本文抜粋 —
....

| 要旨トップ | 目次 | 日本生態学会第61回全国大会 (2014年3月、広島) 講演要旨
ESJ61 Abstract


一般講演(ポスター発表) PB2-039 (Poster presentation)

ナキリスゲ (Carex lenta) のダウシフォーム根形成に与える土壌リンの影響

*枡田元気(広大院・生物圏),和崎 淳(広大院・生物圏)

いくつかのカヤツリグサ科植物では、リン欠乏時に「ダウシフォーム根」と呼ばれる特殊な根を形成することが知られている。ダウシフォーム根は、その発達過程において初期に側根が膨らみ、成熟すると長い根毛が密生して房状になる。成熟したダウシフォーム根では、発達した根毛によって土壌との接触面積を増加させ、さらに有機酸や酸性ホスファターゼを盛んに分泌し、土壌中に吸着されている難利用性リン酸を可給化すると考えられている。本研究では、ダウシフォーム根の形成および発達と土壌リンとの関係を明らかにすることを目的とし、広島県瀬戸内地域の貧栄養土壌に生育するナキリスゲ(Carex lenta)と土壌を複数地点から採取した。そして、根の観察を行いダウシフォーム根の形成数と成熟・未成熟の割合を計測した。また、土壌リンの分画抽出実験を行い、根圏土壌と非根圏土壌において含まれるリン量をその形態毎に比較した。

....

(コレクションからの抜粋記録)
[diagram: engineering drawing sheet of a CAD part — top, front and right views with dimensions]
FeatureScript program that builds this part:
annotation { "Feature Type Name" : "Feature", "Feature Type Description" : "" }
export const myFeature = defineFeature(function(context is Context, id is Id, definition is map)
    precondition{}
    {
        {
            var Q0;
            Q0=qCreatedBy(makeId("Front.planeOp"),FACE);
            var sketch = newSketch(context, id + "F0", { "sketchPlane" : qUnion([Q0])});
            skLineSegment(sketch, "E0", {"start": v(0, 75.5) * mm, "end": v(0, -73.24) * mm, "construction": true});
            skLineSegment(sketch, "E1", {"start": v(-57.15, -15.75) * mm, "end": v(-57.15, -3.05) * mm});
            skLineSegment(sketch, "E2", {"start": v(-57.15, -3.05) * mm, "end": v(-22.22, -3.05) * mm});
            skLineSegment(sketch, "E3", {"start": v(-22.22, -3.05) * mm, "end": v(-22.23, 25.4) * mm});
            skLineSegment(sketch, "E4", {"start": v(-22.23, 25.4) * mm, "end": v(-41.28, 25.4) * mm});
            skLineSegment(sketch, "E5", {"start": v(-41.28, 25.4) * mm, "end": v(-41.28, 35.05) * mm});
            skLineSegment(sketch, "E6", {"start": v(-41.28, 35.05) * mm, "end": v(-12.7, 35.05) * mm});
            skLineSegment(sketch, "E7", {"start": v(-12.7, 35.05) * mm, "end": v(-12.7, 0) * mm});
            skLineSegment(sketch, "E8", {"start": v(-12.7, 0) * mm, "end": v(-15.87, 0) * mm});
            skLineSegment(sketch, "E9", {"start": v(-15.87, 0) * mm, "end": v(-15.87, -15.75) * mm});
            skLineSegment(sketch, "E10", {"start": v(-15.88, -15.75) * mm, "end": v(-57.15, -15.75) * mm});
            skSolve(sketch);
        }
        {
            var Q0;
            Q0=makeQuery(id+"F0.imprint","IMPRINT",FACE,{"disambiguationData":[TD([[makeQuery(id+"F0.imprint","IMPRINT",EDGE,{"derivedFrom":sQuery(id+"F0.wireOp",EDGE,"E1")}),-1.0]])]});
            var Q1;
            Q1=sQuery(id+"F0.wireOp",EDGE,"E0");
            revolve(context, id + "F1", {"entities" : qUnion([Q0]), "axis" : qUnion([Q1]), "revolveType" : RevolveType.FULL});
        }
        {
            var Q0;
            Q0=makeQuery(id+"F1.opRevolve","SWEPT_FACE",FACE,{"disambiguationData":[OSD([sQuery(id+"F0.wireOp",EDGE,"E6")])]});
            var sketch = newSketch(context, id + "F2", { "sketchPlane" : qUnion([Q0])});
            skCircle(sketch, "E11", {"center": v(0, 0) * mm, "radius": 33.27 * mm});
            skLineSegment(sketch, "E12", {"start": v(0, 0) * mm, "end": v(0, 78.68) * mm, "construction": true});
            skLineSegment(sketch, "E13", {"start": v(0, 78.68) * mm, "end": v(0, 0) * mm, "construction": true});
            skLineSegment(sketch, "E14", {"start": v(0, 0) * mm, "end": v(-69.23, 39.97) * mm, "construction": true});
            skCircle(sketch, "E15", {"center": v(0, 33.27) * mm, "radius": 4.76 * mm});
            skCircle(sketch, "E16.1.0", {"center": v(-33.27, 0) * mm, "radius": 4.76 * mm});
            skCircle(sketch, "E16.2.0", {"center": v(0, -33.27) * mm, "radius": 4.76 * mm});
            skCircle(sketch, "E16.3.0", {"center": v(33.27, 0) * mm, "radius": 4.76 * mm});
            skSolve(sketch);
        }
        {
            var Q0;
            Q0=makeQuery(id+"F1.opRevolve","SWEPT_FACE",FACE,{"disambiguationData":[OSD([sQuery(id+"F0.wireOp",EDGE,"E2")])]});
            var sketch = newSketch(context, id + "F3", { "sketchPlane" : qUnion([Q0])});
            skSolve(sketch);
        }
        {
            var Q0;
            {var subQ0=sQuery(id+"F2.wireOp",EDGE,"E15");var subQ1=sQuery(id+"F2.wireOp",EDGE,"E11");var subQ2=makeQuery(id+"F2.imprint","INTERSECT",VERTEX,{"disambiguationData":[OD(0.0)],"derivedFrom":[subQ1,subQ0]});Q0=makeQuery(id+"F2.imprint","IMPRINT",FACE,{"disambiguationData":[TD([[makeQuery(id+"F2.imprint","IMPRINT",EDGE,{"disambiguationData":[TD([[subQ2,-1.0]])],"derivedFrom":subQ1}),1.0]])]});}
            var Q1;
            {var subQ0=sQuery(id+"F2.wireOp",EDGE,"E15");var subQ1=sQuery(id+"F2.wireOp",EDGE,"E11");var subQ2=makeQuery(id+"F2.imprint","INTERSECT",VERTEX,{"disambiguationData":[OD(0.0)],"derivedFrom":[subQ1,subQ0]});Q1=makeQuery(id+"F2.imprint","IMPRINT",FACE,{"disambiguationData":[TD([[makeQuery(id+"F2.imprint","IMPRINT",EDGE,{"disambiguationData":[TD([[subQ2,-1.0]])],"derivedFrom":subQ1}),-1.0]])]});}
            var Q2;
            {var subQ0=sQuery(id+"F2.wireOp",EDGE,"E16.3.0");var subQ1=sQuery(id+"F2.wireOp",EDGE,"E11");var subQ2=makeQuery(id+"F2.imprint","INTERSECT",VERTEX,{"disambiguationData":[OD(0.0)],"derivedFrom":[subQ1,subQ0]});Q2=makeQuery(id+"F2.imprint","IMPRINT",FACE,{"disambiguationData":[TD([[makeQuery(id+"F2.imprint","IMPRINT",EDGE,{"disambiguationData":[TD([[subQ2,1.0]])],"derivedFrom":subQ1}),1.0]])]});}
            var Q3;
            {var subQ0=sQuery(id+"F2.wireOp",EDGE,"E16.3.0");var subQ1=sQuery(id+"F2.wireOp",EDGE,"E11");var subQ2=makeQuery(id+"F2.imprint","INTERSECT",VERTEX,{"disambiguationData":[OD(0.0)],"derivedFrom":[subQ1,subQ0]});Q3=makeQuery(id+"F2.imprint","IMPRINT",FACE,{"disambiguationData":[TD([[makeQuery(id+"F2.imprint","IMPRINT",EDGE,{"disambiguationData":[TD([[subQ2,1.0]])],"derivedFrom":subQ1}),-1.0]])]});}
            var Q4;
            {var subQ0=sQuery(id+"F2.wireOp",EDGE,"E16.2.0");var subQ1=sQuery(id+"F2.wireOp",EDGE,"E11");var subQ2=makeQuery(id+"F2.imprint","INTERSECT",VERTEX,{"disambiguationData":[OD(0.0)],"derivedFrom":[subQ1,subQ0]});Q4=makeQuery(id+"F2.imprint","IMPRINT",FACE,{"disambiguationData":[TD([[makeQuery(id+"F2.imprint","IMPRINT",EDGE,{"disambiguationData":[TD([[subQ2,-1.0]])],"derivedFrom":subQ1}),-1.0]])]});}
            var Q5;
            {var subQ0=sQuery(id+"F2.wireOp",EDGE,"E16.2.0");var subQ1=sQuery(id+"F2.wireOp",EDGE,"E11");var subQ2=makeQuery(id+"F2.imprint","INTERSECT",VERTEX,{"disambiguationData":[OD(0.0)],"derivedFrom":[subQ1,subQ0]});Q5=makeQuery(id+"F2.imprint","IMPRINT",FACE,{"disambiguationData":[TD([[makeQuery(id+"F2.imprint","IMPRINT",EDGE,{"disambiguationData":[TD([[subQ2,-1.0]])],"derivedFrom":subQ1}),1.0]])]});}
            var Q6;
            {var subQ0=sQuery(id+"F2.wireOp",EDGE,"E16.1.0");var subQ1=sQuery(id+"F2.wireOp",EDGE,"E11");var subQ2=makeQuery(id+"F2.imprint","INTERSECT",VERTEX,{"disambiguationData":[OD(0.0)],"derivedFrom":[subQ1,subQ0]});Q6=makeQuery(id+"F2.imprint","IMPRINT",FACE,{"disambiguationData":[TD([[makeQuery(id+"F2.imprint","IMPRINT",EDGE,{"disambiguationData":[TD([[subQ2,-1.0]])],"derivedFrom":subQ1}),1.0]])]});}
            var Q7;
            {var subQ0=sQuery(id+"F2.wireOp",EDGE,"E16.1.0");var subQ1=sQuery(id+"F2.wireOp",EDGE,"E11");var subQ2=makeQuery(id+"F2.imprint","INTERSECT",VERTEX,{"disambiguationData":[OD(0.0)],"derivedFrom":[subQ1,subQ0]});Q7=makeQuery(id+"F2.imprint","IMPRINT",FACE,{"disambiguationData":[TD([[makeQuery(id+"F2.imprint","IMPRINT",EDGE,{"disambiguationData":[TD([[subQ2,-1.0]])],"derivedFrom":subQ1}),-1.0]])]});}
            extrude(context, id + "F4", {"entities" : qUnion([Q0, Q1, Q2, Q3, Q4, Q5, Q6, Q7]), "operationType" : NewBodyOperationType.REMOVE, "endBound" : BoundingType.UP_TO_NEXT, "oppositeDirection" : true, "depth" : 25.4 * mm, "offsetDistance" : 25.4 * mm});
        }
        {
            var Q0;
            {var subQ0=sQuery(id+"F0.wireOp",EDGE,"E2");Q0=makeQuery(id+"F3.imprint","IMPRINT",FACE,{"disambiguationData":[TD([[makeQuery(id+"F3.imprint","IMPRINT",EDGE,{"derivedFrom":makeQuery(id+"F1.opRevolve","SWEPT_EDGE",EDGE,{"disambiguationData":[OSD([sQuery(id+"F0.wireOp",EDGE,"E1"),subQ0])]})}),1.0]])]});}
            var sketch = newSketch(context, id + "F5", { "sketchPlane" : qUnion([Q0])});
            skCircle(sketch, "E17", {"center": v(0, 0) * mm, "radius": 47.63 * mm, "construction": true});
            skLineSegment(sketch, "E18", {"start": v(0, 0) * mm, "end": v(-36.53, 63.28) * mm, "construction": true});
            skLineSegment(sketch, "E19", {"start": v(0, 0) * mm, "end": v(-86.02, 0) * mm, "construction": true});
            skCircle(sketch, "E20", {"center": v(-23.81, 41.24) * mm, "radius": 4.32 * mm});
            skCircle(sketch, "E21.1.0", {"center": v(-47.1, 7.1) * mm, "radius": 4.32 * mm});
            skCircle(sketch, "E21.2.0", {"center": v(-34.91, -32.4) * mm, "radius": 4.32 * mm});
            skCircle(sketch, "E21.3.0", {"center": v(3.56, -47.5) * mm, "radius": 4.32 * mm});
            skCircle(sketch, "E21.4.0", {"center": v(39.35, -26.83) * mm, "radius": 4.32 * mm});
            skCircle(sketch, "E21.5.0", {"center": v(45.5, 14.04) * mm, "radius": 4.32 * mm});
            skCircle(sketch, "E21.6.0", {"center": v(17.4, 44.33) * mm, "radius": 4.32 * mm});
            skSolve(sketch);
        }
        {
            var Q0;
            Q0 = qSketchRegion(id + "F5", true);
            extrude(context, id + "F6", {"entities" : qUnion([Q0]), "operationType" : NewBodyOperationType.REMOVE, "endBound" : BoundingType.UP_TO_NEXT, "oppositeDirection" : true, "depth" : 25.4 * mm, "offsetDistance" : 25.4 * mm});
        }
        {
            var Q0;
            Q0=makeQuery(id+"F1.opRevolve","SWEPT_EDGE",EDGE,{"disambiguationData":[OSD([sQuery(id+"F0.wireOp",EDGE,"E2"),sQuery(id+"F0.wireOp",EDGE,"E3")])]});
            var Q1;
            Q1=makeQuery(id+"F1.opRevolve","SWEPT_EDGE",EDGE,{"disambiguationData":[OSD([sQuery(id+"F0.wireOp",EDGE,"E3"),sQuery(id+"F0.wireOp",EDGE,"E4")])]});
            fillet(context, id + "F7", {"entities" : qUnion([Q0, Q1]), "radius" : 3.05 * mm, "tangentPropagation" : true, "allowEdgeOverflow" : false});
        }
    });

....

設問 —
A – 講演要旨のうち「いくつかのカヤツリグサ科植物では」で始まる段落を、主な事実を残して箇条書きで短くまとめなさい。
B – 講演要旨の「ナキリスゲ (Carex lenta)」で始まり「ン量をその形態毎に比較した。」に至るまでを、一字も変えずに書き写しなさい。

解答 —
A –
- 一部のカヤツリグサ科植物は、リン欠乏時にダウシフォーム根という特殊な根を形成する。
- ダウシフォーム根は、発達の初期に側根が膨らみ、成熟すると長い根毛が密生して房状になる。
- 成熟したダウシフォーム根は、根毛によって土壌との接触面積を増やす。さらに有機酸や酸性ホスファターゼを分泌して、難利用性リン酸を可給化すると考えられている。
- 本研究の目的は、ダウシフォーム根の形成・発達と土壌リンとの関係を明らかにすることである。
- 広島県瀬戸内地域の貧栄養土壌に生育するナキリスゲと、その土壌を複数地点から採取した。
- 根を観察し、ダウシフォーム根の形成数と成熟・未成熟の割合を計測した。
- 土壌リンの分画抽出実験を行い、根圏土壌と非根圏土壌に含まれるリン量を形態ごとに比較した。

B –
ナキリスゲ (Carex lenta) のダウシフォーム根形成に与える土壌リンの影響

*枡田元気(広大院・生物圏),和崎 淳(広大院・生物圏)

いくつかのカヤツリグサ科植物では、リン欠乏時に「ダウシフォーム根」と呼ばれる特殊な根を形成することが知られている。ダウシフォーム根は、その発達過程において初期に側根が膨らみ、成熟すると長い根毛が密生して房状になる。成熟したダウシフォーム根では、発達した根毛によって土壌との接触面積を増加させ、さらに有機酸や酸性ホスファターゼを盛んに分泌し、土壌中に吸着されている難利用性リン酸を可給化すると考えられている。本研究では、ダウシフォーム根の形成および発達と土壌リンとの関係を明らかにすることを目的とし、広島県瀬戸内地域の貧栄養土壌に生育するナキリスゲ(Carex lenta)と土壌を複数地点から採取した。そして、根の観察を行いダウシフォーム根の形成数と成熟・未成熟の割合を計測した。また、土壌リンの分画抽出実験を行い、根圏土壌と非根圏土壌において含まれるリン量をその形態毎に比較した。